We saw Mum twice this week.
Once for our weekly lunch, when I take her out for a good meal, then we go and do errands. She stays in the car now while I do the errands. This week she was distracted more than usual by the goings on in the world – murders, financial mayhem, etc, etc. Unusually this time I couldn’t get her past that to talk about her favourite show the Antique Roadshow or her grandchildren and great-grandchildren. Then she said that it was time for her to go and be with Dad (who’d died in 1981). She was quite calm and matter-of-fact. That fear of dying, of not being in control, that she’d clung on to for so long, had gone…
I looked at her, that tired, lined face and that awful wig which had hidden her lovely hair for many years. Yet there was a wisdom there, a way of being with the earth when she let herself. Sadness gripped my belly as I realised how much I would miss that.
I was happy that she’d got to a peaceful place about dying, but now I needed to let her go, so she could go in peace.
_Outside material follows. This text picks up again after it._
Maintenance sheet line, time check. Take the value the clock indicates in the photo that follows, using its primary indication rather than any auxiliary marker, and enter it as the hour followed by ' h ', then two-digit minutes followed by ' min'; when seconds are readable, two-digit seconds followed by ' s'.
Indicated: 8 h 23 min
The next day, obeying an instinct that had come to me the previous week that this would be Mum’s last week here, I asked Jeanette and Christopher, Blaine, Tom and Thea, to have afternoon tea with Mum. So the day after our lunch I picked her up from her place again and took her to one of her favourite coffee shops. She got herself together and acted brightly, although I sensed the effort this took as I sat by her. Our family, this precious group of people that Rob and I began and that now has its own very special way of being, gave Mum what she sought. Respect, love and a sense of place and purpose. She could see herself in Thea, that brightness. And she could see Dad in Tom, that caring and solidness. She was happy that she would be leaving that legacy. Thanks heavens she’s got past thinking that all she’ll leave behind is the money!
When I hugged Mum after I’d taken her back home…yes, it’s time to let her go, so that she can go in peace.